Mound, Claremont, Co. Dublin
Co. Dublin |
Ritual/Ceremonial
Somewhere in the grounds of a Poor Clare convent in Claremont, County Dublin, there is a mound that has no obvious explanation.
It rises four metres from the surrounding ground, its sides steep enough to slow your footing, its flat-ish top just wide enough to give a clear view outward. That view, though, is not what it once was. Where an extensive low-lying plain would once have stretched away to the horizon, there are now housing estates, the ordinary suburban spread of modern Dublin pressing right up to the convent walls.
The mound is roughly circular, measuring around fifteen metres in diameter, and its form, a round-topped earthwork with pronounced steep sides, is consistent with the kind of early medieval monument found scattered across the Irish landscape, though no specific date or origin is recorded for this one. Such mounds served various purposes in early Irish society, from burial to inauguration to boundary-marking, and their presence on land later absorbed by religious institutions is not unusual. The site now sits within the grounds of a convent that was formerly the Claremont Institution, a detail that gestures at the layered uses this land has seen over the centuries. The western and north-western sides of the mound have been damaged at some point, and the whole structure is heavily overgrown with thorns and sycamores, giving it the slightly unkempt, half-forgotten quality that tends to settle over earthworks when nobody is quite sure what to do with them.

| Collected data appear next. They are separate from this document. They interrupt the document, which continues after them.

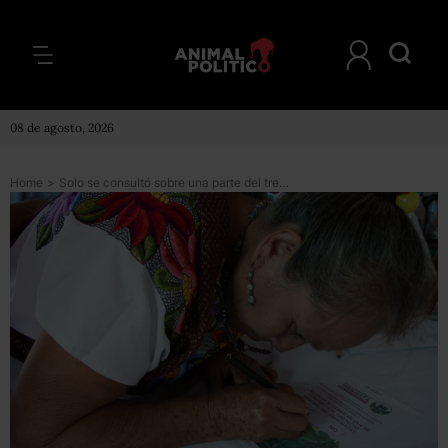
08 de agosto, 2026
Home
>
Solo se consultó sobre una parte del tren Maya: activistas; gobierno promete más consultas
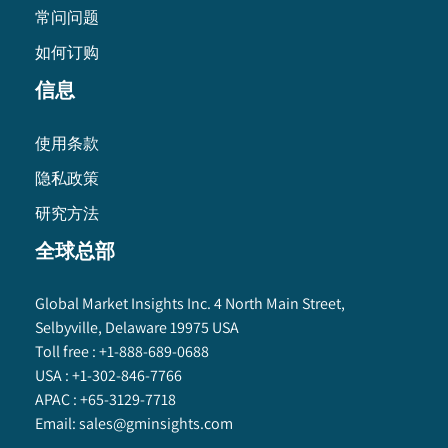
常问问题
如何订购
信息
使用条款
隐私政策
研究方法
全球总部
Global Market Insights Inc. 4 North Main Street,
Selbyville, Delaware 19975 USA
Toll free :
+1-888-689-0688
USA :
+1-302-846-7766
APAC :
+65-3129-7718
Email:
sales@gminsights.com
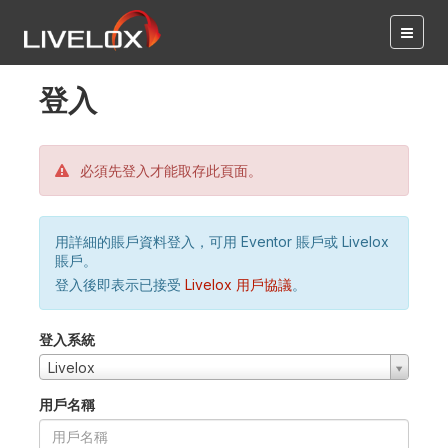
登入
必須先登入才能取存此頁面。
用詳細的賬戶資料登入，可用 Eventor 賬戶或 Livelox
賬戶。
登入後即表示已接受
Livelox 用戶協議
。
登入系統
Livelox
用戶名稱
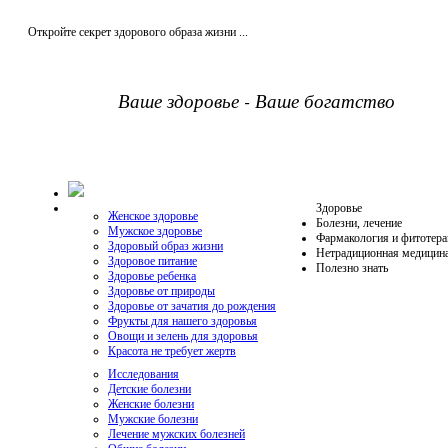
Откройте секрет здорового образа жизни ...
Ваше здоровье - Ваше богатство
Здоровье
Женское здоровье
Болезни, лечение
Мужское здоровье
Фармакология и фитотера
Здоровый образ жизни
Нетрадиционная медицин
Здоровое питание
Полезно знать
Здоровье ребенка
Здоровье от природы
Здоровье от зачатия до рождения
Фрукты для нашего здоровья
Овощи и зелень для здоровья
Красота не требует жертв
Исследования
Детские болезни
Женские болезни
Мужские болезни
Лечение мужских болезней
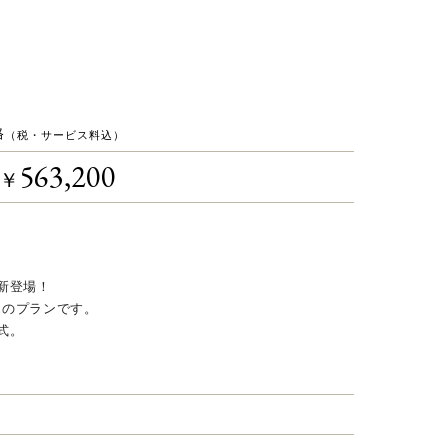
格
（税・サービス料込）
563,200
￥
新登場！
メのプランです。
式。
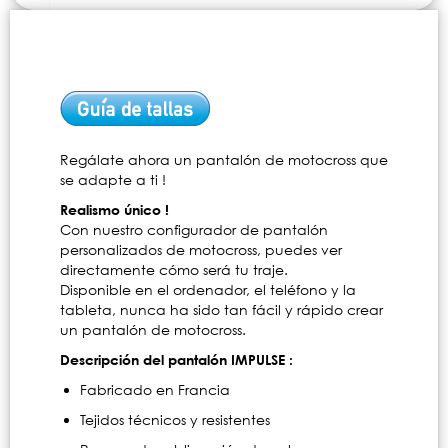
Regálate ahora un pantalón de motocross que
se adapte a ti !
Realismo único !
Con nuestro configurador de pantalón
personalizados de motocross, puedes ver
directamente cómo será tu traje.
Disponible en el ordenador, el teléfono y la
tableta, nunca ha sido tan fácil y rápido crear
un pantalón de motocross.
Descripción del pantalón IMPULSE :
Fabricado en Francia
Tejidos técnicos y resistentes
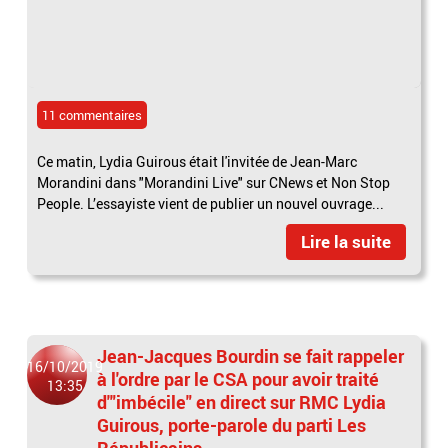
11 commentaires
Ce matin, Lydia Guirous était l'invitée de Jean-Marc
Morandini dans "Morandini Live" sur CNews et Non Stop
People. L’essayiste vient de publier un nouvel ouvrage...
Lire la suite
Jean-Jacques Bourdin se fait rappeler
16/10/2019
à l'ordre par le CSA pour avoir traité
13:35
d'"imbécile" en direct sur RMC Lydia
Guirous, porte-parole du parti Les
Républicains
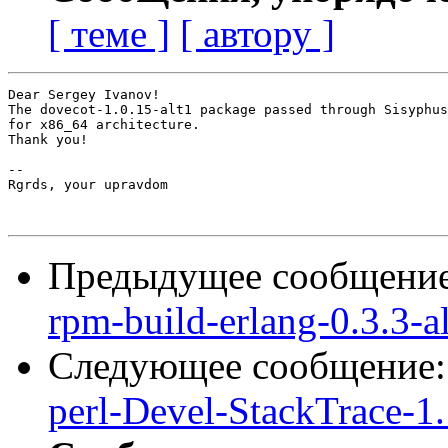
[ теме ]
[ автору ]
Dear Sergey Ivanov!

The dovecot-1.0.15-alt1 package passed through Sisyphus
for x86_64 architecture.

Thank you!

-- 

Rgrds, your upravdom

Предыдущее сообщени
rpm-build-erlang-0.3.3-a
Следующее сообщение
perl-Devel-StackTrace-1.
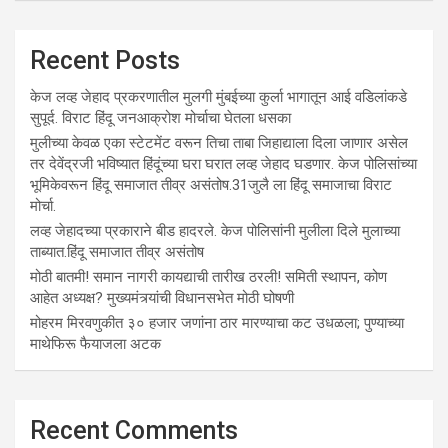
Recent Posts
केज लव्ह जेहाद प्रकरणातील मुलगी मुंबईच्या कुर्ला भागातून आई वडिलांकडे
सुपूर्द. विराट हिंदू जनआक्रोश मोर्चाचा घेतला धसका
मुलीच्या केवळ एका स्टेटमेंट वरून तिचा ताबा जिहाद्याला दिला जाणार असेल
तर देवेंद्रजी भविष्यात हिंदूंच्या घरा घरात लव्ह जेहाद घडणार. केज पोलिसांच्या
भूमिकेवरून हिंदू समाजात तीव्र असंतोष.31जुलै ला हिंदू समाजाचा विराट
मोर्चा.
लव्ह जेहादच्या प्रकाराने बीड हादरले. केज पोलिसांनी मुलीला दिले मुलाच्या
ताब्यात.हिंदू समाजात तीव्र असंतोष
मोठी बातमी! समान नागरी कायद्याची तारीख ठरली! समिती स्थापन, कोण
आहेत अध्यक्ष? मुख्यमंत्र्यांची विधानसभेत मोठी घोषणी
मोहरम मिरवणुकीत ३० हजार जणांना ठार मारण्‍याचा कट उधळला; पुण्‍याच्‍या
माथेफिरू फैयाजला अटक
Recent Comments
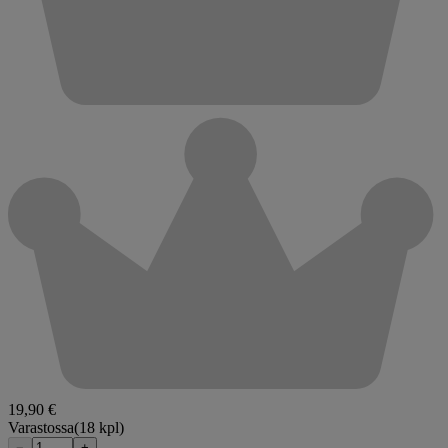
19,90 €
Varastossa
(18 kpl)
−
+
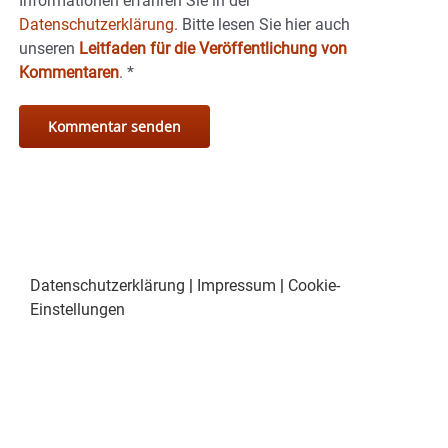
Informationen erfahren Sie in der
Datenschutzerklärung.
Bitte lesen Sie hier auch
unseren
Leitfaden für die Veröffentlichung von
Kommentaren
.
*
Datenschutzerklärung
|
Impressum
|
Cookie-
Einstellungen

Access to the mound is contingent on access to the convent grounds, which are private. The site is not a public amenity in any straightforward sense, and anyone hoping to see it should make enquiries accordingly. If you do get close, the overgrowth means the mound is easier to sense than to see clearly from ground level; the steep sides become apparent only when you are standing at the base. The damage to the western and north-western edges is worth noting as a reminder of how quietly these earthworks erode, whether through development, landscaping, or simple neglect, before anyone has thought to record exactly what they are.